High-Frequency Traders Catch a Break in EU Market-Making RulesBy
Regulations seek to ensure market making is more stable
Venues aren't required to give incentives for some assets
High-frequency traders just caught a break in Europe, where it’s now easier to escape stricter rules for market makers.
European Union regulators on Monday revised proposals for overhauling the 28-nation club’s financial markets. For traders, there’s a change from their previous plans: You’re not considered a market maker -- and therefore subject to new obligations -- until you’re supplying bids and offers for a given stock or financial product for half the trading day. Before, the threshold was only 30 percent of the day.
On major exchanges around the world, high-frequency traders are among the dominant suppliers of liquidity -- the role played by traditional market makers. They have, however, faced criticism that they don’t stick around during times of turmoil, potentially exacerbating losses for others. The European rules are aimed at easing that concern by making high-speed firms more accountable.
On Monday, the European Securities and Markets Authority diluted the regulations, reacting to criticism that trading firms with no intention of being market makers could inadvertently be swept up by the rules, prompting them to stop trading an asset or to flee exchanges altogether. Another worry is that the administrative burden could drive some companies out of the market, further reducing trading.

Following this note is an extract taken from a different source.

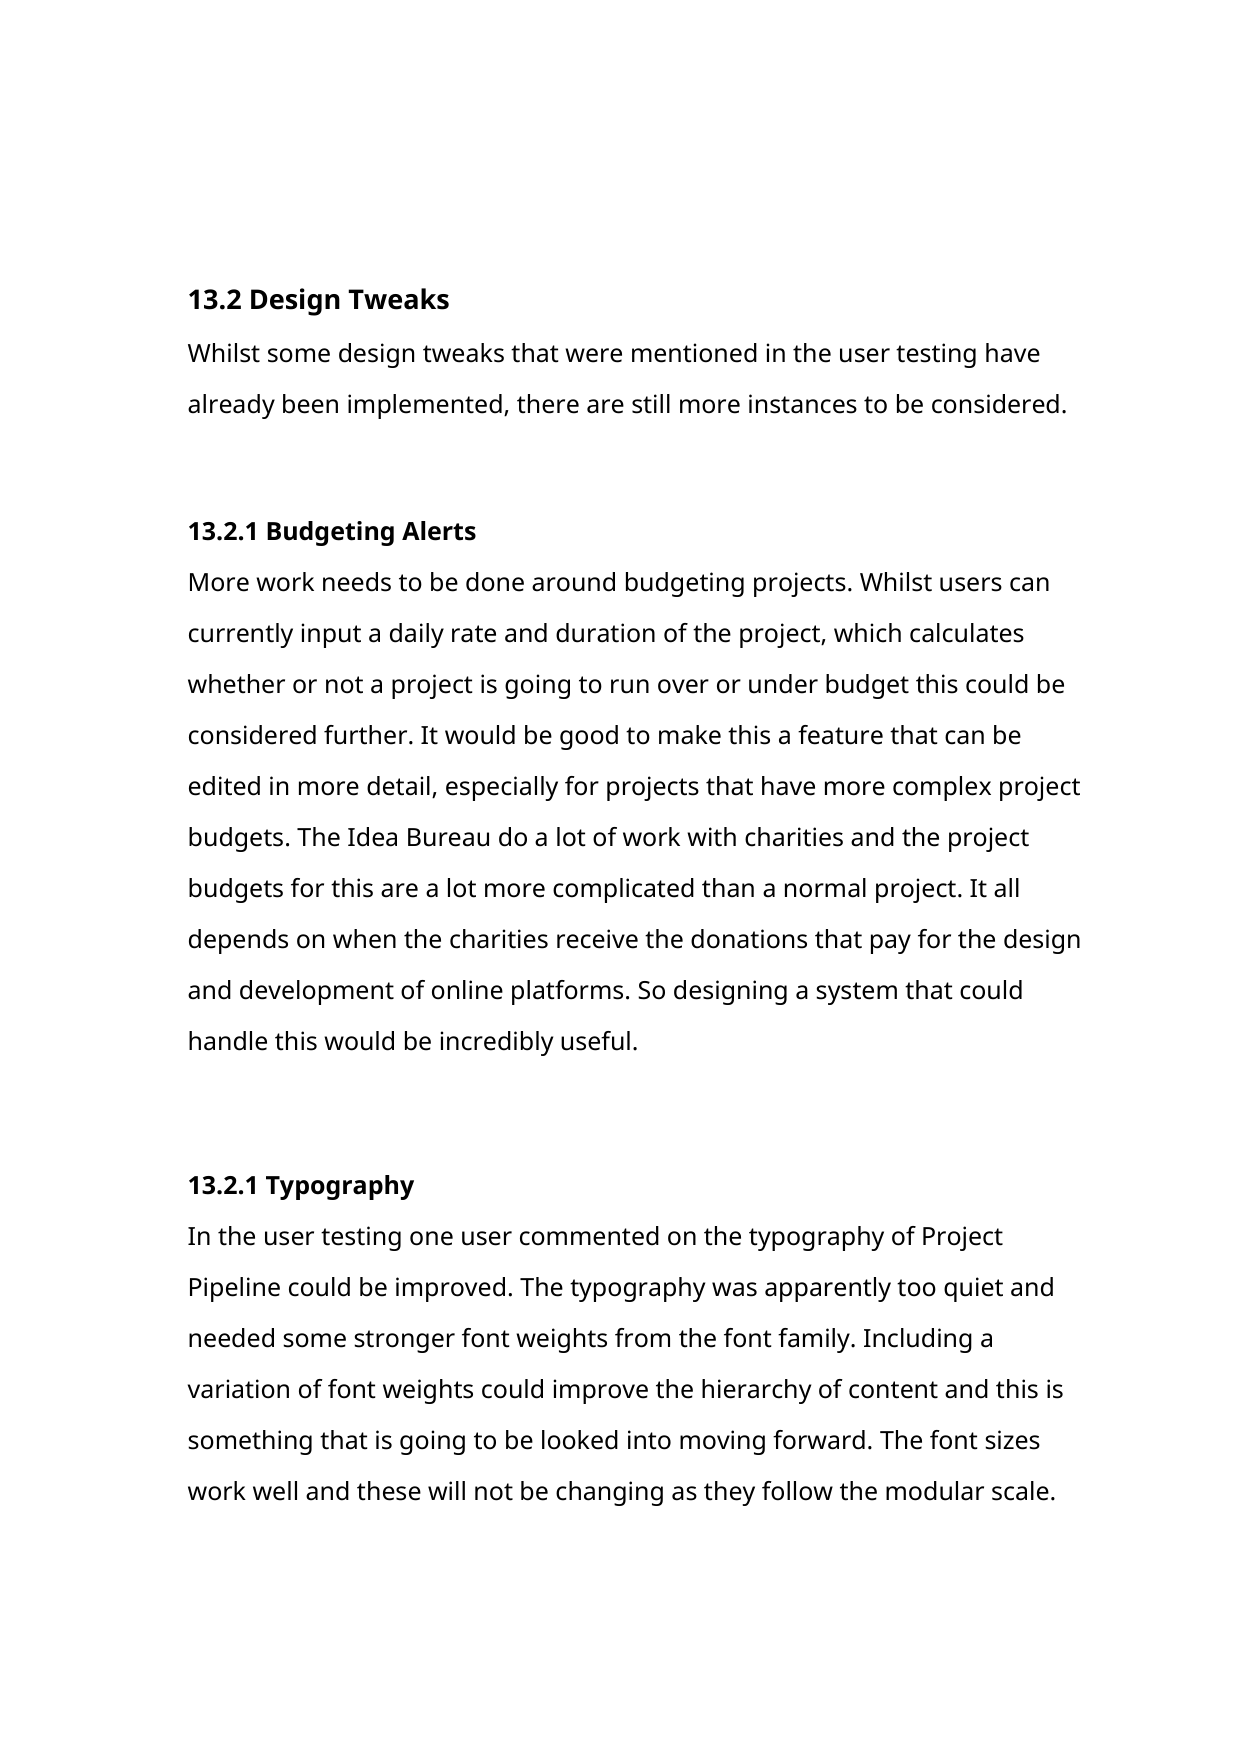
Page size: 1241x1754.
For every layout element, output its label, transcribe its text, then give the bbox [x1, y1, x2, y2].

“Pretty much all of our members are market makers, but they may not be market makers in all asset classes,” said Johannah Ladd, secretary general of the FIA European Principal Traders Association in Amsterdam. “You don’t want to scare them off from providing liquidity in asset classes that aren’t their core focus.”
Another dilution to the standards is that a firm must trade an instrument for 50 percent of the trading day for half a month, rather than a single day, in order to be labeled a market maker.
The regulations try to make market making more stable in part through a written agreement with the trading venue, in which the two sides agree on the trading firm’s obligations as well as incentives such as rebates in return for trading. The information must be publicly disclosed. Market makers must provide “competitive prices” for at least half the trading day, according to the rules.
Market makers can still pull away during “exceptional circumstances,” which are up to the trading venues to determine.
It’s not clear the repercussion of violating the rules. Market-making enforcement is left up to trading venues, which are supposed to ensure the rules are enforced and to monitor for compliance. The competent authorities, such as national regulators, have the power to enforce the rules.
The proposals didn’t completely satisfy everyone. Trading venues including stock exchanges are required to provide incentives to market makers in more heavily traded instruments including equities and exchange-traded funds, but some assets like interest-rate options, aren’t included. That means a venue could set obligations for a market maker without providing incentives.
“It looks like the rules are asking market makers to commit to taking on risk in all asset classes without offering, in all cases, incentives to do so,” Ladd said. “That’s not a sustainable business model.”
The standards will take effect in January 2017 unless one of the EU’s main institutions -- the European Commission, the European Parliament or the Council of Europe -- objects to ESMA’s drafting of the rules.